Serious Games – Augmented Reality Games: Integrating Computer Games with Physical Environments 

All presentation slideshows will be available online within a few days at http://www.seriousgamessummit.com/.

Steffen Walz, Eric Klopfer

AR being relatively unknown, a definition is always a good start. Here is Klopfer’s:

Augmenting real environments with location specific information…

The next step of a good start, the “why”
- Anytime, anywhere
- Using real time and real space
- Planning across real time and space
- Fostering special learning
- Motivating kinesthetic learners


There are degrees of reality augmentation, basically form light to heavy. Light augmentations can consist of using PDAs while heavy augmentation can consist of using a helmet coupled with a GPS system. The differentiator here is the quantity of information used for the augmentation.
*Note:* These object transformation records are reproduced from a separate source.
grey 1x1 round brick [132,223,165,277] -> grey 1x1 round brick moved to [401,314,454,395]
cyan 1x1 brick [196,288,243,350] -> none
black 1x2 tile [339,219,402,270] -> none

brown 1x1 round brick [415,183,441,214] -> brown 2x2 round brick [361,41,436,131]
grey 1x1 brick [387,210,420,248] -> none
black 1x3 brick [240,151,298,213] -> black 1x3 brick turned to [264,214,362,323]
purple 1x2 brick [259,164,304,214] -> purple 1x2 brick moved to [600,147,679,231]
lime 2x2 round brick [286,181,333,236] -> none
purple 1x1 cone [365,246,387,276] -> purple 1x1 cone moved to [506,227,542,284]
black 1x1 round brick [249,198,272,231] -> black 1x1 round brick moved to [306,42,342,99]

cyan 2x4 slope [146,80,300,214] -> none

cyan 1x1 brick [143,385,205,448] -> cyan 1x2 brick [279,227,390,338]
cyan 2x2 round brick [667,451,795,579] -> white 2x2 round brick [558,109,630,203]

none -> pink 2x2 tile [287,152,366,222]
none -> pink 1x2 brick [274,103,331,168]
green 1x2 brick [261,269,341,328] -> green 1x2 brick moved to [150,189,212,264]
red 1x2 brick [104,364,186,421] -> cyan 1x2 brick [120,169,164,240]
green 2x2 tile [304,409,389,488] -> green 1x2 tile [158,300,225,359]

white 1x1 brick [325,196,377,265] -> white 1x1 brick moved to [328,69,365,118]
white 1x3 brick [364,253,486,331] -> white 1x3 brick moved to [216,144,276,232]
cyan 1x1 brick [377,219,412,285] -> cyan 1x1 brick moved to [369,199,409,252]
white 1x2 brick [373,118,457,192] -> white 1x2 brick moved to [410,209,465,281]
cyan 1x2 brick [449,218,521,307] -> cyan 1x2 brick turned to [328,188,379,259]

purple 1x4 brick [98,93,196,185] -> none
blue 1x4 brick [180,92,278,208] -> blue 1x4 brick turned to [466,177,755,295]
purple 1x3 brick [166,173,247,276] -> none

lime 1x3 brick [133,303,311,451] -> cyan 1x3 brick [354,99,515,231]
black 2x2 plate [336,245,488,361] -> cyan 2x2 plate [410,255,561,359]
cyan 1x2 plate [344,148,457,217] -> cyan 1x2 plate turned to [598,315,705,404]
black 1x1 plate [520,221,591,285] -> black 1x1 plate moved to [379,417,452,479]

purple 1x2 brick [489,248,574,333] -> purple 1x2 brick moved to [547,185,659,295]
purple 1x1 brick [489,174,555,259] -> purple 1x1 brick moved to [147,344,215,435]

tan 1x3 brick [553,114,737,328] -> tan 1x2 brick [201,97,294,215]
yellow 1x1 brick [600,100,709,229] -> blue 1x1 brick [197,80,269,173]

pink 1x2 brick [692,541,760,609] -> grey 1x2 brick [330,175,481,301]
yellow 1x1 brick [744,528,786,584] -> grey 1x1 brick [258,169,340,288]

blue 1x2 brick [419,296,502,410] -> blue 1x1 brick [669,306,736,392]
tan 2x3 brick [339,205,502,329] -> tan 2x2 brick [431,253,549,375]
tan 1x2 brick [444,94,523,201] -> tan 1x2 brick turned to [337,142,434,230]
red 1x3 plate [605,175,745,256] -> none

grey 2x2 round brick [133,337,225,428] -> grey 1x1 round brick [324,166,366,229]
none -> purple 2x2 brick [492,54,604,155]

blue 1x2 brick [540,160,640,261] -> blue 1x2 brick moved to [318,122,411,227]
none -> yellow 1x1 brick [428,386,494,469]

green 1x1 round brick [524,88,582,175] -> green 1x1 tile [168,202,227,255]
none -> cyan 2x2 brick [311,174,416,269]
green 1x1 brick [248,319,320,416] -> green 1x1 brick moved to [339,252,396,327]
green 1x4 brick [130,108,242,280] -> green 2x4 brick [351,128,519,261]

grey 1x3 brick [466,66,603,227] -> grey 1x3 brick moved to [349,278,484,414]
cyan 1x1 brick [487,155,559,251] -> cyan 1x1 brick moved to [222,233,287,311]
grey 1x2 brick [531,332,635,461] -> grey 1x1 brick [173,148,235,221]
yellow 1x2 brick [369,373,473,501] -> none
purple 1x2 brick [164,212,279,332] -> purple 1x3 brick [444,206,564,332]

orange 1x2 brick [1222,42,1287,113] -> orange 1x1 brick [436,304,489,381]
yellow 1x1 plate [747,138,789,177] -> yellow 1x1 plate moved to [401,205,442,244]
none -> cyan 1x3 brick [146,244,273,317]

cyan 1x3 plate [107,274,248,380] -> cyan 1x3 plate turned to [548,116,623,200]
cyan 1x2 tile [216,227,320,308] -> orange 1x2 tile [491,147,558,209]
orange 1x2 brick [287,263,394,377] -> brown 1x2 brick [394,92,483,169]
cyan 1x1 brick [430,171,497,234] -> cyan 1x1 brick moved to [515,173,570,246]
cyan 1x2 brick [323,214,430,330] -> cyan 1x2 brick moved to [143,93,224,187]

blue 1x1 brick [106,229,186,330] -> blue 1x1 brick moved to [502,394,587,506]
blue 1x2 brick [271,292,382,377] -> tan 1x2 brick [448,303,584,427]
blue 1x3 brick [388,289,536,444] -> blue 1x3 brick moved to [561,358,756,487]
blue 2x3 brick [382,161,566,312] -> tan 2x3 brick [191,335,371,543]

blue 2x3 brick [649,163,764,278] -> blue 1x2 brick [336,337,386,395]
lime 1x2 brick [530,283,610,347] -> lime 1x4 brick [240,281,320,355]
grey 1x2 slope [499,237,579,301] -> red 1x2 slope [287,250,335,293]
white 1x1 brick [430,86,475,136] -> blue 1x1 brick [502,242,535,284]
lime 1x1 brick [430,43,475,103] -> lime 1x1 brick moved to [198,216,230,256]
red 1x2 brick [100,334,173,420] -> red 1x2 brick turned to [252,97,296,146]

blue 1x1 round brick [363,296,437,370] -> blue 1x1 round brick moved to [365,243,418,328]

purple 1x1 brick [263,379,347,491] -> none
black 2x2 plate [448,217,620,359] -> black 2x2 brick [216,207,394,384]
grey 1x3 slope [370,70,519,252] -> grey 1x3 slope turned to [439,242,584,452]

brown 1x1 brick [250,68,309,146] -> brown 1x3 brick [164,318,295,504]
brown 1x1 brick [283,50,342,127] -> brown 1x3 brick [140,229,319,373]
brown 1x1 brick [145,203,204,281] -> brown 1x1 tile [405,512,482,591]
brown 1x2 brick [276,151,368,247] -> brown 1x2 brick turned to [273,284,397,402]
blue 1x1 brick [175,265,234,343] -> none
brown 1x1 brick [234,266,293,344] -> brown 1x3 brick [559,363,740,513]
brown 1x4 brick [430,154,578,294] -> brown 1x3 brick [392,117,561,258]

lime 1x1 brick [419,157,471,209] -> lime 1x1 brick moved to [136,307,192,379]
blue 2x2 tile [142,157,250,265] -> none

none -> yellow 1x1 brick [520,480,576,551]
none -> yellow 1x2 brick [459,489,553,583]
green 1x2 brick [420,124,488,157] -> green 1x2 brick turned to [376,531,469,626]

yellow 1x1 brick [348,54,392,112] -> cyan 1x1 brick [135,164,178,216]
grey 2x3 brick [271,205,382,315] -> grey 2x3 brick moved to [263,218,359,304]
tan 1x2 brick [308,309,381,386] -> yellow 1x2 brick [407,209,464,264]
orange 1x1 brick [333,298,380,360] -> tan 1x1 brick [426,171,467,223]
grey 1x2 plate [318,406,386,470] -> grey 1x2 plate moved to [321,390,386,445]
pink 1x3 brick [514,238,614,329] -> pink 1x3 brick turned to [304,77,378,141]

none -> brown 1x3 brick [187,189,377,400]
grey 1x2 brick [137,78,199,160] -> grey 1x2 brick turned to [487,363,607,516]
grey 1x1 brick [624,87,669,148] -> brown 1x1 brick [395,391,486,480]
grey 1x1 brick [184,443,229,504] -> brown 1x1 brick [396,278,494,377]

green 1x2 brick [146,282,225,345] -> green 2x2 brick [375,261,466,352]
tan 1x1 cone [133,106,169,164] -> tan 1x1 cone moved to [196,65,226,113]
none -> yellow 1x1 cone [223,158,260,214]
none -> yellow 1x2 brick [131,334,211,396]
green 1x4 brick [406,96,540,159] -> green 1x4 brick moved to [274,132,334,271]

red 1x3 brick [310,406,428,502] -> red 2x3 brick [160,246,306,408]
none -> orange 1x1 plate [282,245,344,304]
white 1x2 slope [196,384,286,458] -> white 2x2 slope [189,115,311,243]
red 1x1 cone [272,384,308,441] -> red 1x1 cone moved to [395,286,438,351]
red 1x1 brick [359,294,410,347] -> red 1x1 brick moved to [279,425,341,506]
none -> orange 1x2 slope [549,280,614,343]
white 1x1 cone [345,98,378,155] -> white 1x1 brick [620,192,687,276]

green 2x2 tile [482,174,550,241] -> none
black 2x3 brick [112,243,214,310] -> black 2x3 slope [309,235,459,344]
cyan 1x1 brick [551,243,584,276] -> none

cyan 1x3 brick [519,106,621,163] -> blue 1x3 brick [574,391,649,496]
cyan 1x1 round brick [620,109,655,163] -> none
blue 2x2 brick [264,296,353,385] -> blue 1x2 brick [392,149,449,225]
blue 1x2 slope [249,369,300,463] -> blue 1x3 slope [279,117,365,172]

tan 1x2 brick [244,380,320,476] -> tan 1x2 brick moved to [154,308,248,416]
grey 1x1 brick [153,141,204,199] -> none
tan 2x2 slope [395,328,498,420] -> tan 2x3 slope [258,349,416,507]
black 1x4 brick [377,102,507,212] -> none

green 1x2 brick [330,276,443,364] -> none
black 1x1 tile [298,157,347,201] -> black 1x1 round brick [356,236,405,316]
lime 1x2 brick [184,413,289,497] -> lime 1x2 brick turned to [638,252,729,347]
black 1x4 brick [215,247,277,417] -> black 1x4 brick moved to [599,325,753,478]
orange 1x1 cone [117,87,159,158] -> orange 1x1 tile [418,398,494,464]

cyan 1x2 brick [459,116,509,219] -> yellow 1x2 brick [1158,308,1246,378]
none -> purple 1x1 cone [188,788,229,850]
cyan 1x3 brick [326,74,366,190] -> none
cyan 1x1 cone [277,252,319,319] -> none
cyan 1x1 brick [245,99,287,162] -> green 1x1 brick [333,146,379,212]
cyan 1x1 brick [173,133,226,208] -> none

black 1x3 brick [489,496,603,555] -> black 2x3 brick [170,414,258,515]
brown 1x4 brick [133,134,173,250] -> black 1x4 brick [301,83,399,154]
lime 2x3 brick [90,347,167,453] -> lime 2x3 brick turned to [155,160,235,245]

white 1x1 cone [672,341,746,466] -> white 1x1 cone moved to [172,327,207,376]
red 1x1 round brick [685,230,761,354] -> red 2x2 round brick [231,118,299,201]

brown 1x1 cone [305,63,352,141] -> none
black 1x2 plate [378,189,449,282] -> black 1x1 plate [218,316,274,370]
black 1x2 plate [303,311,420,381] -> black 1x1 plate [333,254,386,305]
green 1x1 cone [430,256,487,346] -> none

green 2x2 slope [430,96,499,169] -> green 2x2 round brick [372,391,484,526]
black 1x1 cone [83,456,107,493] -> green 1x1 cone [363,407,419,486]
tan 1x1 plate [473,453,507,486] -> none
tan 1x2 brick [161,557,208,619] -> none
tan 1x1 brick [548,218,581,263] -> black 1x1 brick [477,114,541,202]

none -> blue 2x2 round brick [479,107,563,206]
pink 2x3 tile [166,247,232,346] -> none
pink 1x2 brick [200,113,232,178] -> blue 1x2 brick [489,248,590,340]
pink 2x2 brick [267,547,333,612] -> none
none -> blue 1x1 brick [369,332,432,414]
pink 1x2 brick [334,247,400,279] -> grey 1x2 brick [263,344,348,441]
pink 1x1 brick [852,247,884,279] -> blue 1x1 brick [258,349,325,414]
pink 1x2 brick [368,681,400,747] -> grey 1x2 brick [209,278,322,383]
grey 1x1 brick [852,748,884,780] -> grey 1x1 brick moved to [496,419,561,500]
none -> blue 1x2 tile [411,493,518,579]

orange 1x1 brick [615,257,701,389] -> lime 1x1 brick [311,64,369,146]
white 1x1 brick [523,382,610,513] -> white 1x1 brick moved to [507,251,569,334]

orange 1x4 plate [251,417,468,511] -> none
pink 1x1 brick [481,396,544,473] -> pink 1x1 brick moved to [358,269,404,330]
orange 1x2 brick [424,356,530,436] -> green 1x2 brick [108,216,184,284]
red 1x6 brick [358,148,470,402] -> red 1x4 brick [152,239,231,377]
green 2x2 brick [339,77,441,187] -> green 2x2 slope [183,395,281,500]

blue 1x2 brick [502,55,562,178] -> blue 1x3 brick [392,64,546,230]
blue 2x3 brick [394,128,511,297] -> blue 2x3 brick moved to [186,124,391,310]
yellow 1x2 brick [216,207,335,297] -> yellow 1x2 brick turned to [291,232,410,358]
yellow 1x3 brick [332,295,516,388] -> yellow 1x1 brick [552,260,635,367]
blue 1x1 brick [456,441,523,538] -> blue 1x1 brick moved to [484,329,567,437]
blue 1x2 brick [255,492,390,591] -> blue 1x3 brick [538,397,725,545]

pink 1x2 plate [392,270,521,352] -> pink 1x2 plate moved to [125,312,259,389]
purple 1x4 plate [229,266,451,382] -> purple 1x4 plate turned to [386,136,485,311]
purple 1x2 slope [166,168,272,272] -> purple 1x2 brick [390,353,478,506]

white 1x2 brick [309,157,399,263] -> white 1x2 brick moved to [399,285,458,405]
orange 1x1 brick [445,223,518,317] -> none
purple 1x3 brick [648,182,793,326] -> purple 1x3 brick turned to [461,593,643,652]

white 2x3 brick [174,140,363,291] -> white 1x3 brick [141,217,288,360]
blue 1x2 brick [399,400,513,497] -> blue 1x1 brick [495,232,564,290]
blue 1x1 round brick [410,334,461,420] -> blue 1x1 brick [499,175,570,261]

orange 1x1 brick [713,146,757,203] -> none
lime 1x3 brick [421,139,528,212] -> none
Walz also has his own definition:

…immersion until it gets undistinguishable from reality. No computers anymore but a high number of “augmented” physical artifacts.

Some of Walz’ projects:
- Pong on a cell phone
- Carplication
- MAD Countdown

MAD Countdown is interesting because it pinpointed an unexpected issue. The game was taking place in a 5-storey building. Participants, equipped with wireless PDAs, had to gather clues about where a nuclear bomb was hidden in the building and on how to turn it off. The experience seemed so immersive to some participants that they didn’t hesitate to break through doors and tear posters apart in the hope of finding additional clues. The augmentation led those people to pose act that they would never had done in a normal situation.

Walz agreed with my comment:
Since reality is only a perception, altering people’s perception of their environment corresponds in fact to creating a new reality. It will become very hard at one point to differentiate the real from the virtual. That obviously creates an ethical issue in AR projects.